** INFORMATION GIVEN follows **
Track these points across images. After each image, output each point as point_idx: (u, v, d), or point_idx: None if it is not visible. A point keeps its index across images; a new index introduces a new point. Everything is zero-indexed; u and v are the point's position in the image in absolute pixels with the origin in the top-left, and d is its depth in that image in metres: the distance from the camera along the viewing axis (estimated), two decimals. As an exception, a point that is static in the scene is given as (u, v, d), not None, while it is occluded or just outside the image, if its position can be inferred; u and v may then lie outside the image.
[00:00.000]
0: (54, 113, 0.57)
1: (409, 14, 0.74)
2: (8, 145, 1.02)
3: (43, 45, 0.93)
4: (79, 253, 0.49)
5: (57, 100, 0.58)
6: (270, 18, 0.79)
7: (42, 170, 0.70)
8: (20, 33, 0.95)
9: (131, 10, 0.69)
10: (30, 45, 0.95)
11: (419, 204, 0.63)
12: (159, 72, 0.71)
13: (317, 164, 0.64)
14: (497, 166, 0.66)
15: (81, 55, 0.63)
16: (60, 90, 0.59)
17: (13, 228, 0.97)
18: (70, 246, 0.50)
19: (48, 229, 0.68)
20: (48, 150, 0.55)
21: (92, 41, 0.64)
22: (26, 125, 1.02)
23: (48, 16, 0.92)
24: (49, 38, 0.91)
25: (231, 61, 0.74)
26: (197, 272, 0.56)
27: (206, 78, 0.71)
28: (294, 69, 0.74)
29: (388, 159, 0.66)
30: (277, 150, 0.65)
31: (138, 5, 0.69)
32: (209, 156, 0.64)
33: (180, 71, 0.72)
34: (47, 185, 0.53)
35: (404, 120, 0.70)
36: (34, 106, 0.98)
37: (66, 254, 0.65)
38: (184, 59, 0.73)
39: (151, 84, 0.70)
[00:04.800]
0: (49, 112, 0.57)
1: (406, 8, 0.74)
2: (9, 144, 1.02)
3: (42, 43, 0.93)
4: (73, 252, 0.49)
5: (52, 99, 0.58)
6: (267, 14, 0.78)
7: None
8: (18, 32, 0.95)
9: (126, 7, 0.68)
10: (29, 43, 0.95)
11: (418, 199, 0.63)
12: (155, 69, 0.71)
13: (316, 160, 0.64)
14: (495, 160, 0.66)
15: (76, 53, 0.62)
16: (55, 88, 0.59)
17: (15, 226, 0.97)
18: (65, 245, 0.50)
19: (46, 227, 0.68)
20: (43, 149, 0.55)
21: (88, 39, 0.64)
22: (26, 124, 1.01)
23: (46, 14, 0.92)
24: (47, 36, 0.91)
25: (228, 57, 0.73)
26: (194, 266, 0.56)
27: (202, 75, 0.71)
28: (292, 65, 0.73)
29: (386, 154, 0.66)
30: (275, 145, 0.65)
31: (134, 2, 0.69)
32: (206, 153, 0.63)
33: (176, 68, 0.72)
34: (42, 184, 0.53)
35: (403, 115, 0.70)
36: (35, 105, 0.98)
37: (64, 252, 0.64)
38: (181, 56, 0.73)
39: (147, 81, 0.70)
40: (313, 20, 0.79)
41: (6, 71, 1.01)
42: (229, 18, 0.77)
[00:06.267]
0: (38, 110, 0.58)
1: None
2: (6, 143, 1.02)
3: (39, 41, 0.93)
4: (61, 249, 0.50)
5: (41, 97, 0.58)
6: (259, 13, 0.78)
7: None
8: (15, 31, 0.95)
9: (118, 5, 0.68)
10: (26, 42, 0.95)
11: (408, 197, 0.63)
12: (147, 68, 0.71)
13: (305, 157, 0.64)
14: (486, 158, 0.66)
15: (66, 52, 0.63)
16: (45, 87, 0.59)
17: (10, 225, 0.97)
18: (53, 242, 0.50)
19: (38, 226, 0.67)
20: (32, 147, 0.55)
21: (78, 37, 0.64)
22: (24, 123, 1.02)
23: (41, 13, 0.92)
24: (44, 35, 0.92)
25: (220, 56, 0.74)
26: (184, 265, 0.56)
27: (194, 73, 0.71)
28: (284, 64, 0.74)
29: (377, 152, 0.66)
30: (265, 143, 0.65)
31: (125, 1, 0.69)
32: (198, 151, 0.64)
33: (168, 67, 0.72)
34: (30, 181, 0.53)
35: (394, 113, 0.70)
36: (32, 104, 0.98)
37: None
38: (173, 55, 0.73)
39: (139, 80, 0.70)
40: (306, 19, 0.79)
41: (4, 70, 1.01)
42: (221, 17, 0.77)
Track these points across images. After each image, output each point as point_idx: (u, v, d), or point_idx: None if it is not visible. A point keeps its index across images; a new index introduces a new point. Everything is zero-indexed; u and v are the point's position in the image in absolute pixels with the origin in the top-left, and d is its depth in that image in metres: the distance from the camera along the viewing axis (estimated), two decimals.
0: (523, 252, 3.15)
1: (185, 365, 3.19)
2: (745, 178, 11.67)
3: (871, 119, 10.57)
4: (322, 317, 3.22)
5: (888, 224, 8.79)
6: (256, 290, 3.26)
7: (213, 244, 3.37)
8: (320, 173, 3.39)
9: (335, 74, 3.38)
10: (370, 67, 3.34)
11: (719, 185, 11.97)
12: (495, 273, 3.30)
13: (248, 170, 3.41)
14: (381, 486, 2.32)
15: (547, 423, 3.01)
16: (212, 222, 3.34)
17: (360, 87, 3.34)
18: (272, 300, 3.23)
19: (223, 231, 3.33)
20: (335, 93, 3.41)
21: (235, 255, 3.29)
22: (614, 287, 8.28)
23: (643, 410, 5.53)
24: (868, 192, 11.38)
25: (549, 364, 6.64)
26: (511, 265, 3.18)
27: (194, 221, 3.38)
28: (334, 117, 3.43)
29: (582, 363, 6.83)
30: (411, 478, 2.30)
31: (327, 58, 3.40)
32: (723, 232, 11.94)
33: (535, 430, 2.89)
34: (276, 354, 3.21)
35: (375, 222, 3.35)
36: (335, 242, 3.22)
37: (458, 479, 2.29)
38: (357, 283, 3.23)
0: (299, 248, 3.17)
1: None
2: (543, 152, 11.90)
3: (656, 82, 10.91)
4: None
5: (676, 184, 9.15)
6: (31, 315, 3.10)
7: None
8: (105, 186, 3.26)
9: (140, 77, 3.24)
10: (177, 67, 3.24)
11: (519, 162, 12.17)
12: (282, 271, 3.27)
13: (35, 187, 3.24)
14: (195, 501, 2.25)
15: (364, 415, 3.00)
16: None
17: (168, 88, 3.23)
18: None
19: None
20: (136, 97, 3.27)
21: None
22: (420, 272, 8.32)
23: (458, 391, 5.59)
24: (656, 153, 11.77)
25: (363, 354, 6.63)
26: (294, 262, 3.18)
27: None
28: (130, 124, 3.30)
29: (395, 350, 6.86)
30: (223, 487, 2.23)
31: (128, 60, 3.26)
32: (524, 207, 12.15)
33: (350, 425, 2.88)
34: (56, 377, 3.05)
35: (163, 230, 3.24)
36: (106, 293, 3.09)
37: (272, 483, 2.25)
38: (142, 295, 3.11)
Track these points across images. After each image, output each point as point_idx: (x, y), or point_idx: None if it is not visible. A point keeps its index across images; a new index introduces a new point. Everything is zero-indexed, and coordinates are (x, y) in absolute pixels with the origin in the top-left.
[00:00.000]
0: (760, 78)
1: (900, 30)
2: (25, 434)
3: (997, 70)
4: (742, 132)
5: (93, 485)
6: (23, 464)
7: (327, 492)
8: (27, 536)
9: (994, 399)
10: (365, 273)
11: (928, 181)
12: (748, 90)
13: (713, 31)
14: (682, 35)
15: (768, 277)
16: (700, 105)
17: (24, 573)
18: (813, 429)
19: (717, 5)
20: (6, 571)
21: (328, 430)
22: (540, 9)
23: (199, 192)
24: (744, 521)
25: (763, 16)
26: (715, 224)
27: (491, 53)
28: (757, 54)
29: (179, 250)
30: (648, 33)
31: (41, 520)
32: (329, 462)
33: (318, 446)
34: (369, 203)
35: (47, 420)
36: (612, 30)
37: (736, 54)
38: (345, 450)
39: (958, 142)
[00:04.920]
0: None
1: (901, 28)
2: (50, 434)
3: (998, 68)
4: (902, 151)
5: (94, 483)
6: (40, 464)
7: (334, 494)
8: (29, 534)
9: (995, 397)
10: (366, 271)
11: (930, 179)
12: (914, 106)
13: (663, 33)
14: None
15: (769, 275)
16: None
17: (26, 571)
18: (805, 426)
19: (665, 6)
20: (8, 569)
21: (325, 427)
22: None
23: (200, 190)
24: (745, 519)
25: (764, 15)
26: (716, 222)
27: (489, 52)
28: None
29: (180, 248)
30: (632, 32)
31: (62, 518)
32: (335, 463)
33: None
** End of INFORMATION GIVEN **
- **PROBLEM TO WORK ON**
Looking at the records above, return exactly the lines from the line with "20: (335, 93, 3.41)" to the line with "37: (458, 479, 2.29)", both ends included.

- **TASK RESULT**
20: (335, 93, 3.41)
21: (235, 255, 3.29)
22: (614, 287, 8.28)
23: (643, 410, 5.53)
24: (868, 192, 11.38)
25: (549, 364, 6.64)
26: (511, 265, 3.18)
27: (194, 221, 3.38)
28: (334, 117, 3.43)
29: (582, 363, 6.83)
30: (411, 478, 2.30)
31: (327, 58, 3.40)
32: (723, 232, 11.94)
33: (535, 430, 2.89)
34: (276, 354, 3.21)
35: (375, 222, 3.35)
36: (335, 242, 3.22)
37: (458, 479, 2.29)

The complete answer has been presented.